Sun Healthcare Group, Inc. Non-Employee Director Compensation Policy (as amended March 18, 2008)

Summary

This policy outlines the compensation for non-employee directors of Sun Healthcare Group, Inc. Directors receive annual fees, additional fees for serving as committee chairpersons, and meeting fees for attending board and committee meetings. Directors are also granted restricted stock units that vest over one year, with specific terms for distribution and acceleration upon certain events. Directors may elect to convert cash retainers into stock units annually. The company reimburses directors for out-of-pocket expenses related to board service.

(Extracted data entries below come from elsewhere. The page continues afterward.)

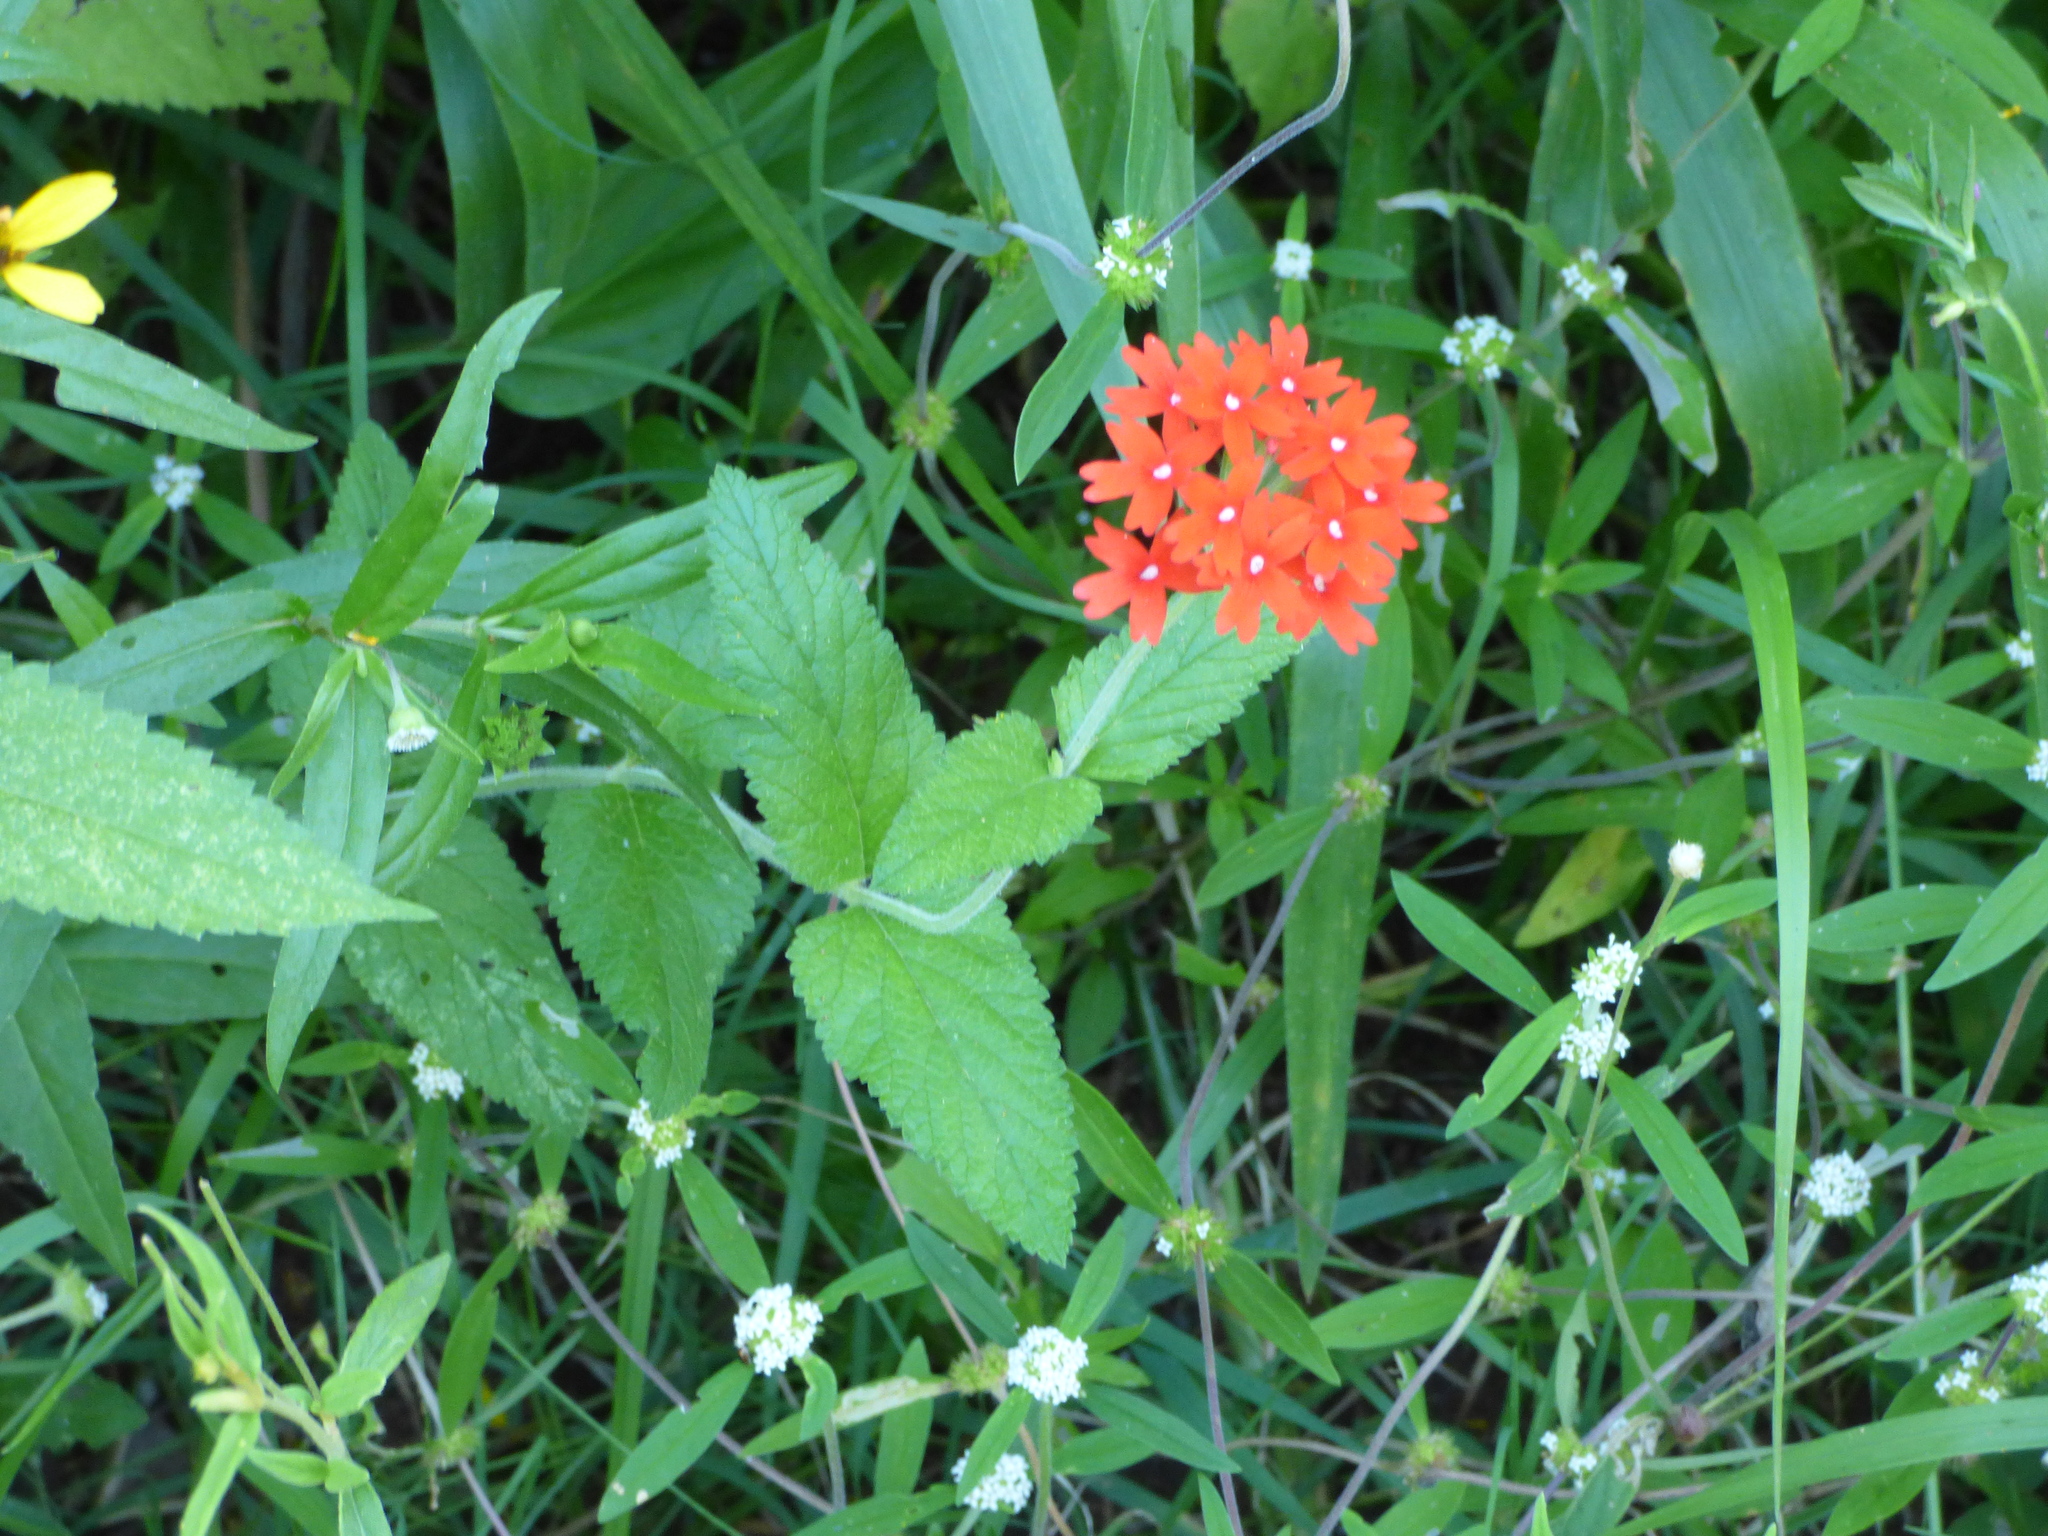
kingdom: Plantae
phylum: Tracheophyta
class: Magnoliopsida
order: Lamiales
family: Verbenaceae
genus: Verbena
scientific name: Verbena tweedieana
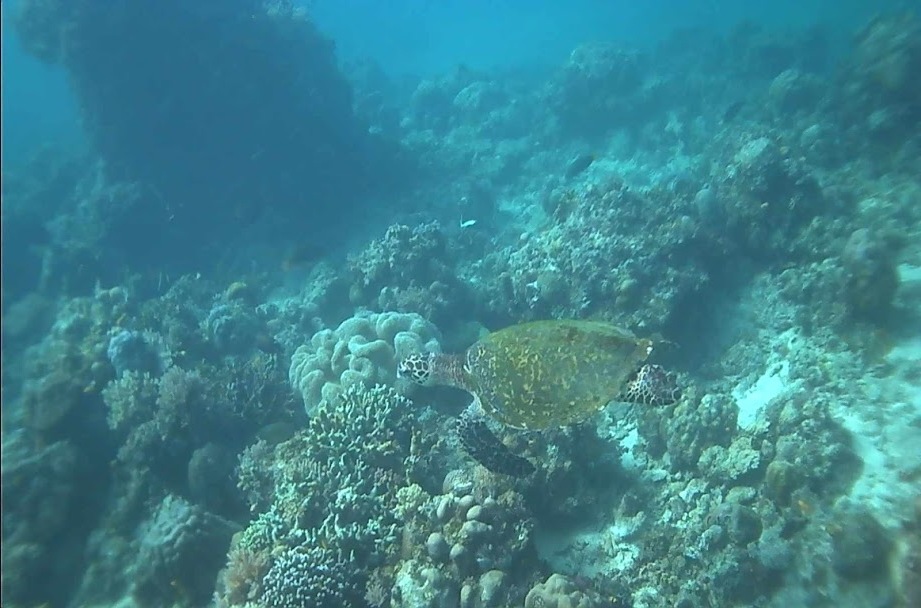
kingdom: Animalia
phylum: Chordata
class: Testudines
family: Cheloniidae
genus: Eretmochelys
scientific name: Eretmochelys imbricata
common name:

EX-10.7 8 ex10-7.htm EXHIBIT 10.7 ex10-7.htm
EXHIBIT 10.7

NON-EMPLOYEE DIRECTOR COMPENSATION POLICY
Sun Healthcare Group, Inc.
as amended through March 18, 2008


The Non-Employee Directors of the Board of Directors of Sun Healthcare Group, Inc. (“Directors”) shall be compensated as follows:

1.  
Annual Fees for Directors.  Each Director shall receive an annual fee of $35,000, which is payable in four equal quarterly installments.
 
2.  
Annual Fees for Chairpersons.  Each Chairperson of a Committee of the Board of Directors shall receive an additional annual fee, payable in four equal quarterly installments, as follows:  $8,000 for Audit, $6,000 for Compliance, and $5,000 for each of Compensation, Nominating or Executive.
 
3.  
Meeting Fees.  Each Director shall receive: (i) $1,750 for a Board of Directors or Committee meeting attended in person, (ii) the following amounts for each additional Committee meeting attended in person on the same date: $1,500 for Audit or Compliance Committee meetings and $1,000 for Compensation or Nominating and Governance Committee meetings, and (iii) $1,000 for any Board or Committee meetings attended by telephone.
 
4.  
Restricted Stock Unit Awards.  Each Director shall receive an award of $100,000 of restricted stock units on the date that the Compensation Committee grants annual equity awards to its officers and employees using the closing sale price of Sun’s common stock as of such date.  The stock unit awards shall have the following terms:  (i) the units shall vest monthly over one year, (ii) the vested units shall not be distributed as common stock until the earlier of five years of service on the Board or separation of service from the Board, and (iii) the vesting of the units and the distribution of the vested units would accelerate at death, disability or change in control.
 
5.  
Conversion of Cash Retainers into Stock Units.  Commencing as of July 1, 2008, each Director shall be entitled to convert their cash retainers under Items 1 and 2 above into additional stock units.  Directors choosing such conversion must make an irrevocable election each year and the conversion would occur quarterly as of the last day business day of each quarter using the closing sale price of Sun’s common stock.
 
6.
Reimbursement of Expenses.  Each Director is reimbursed for out-of-pocket expenses for attendance at Board and committee meetings.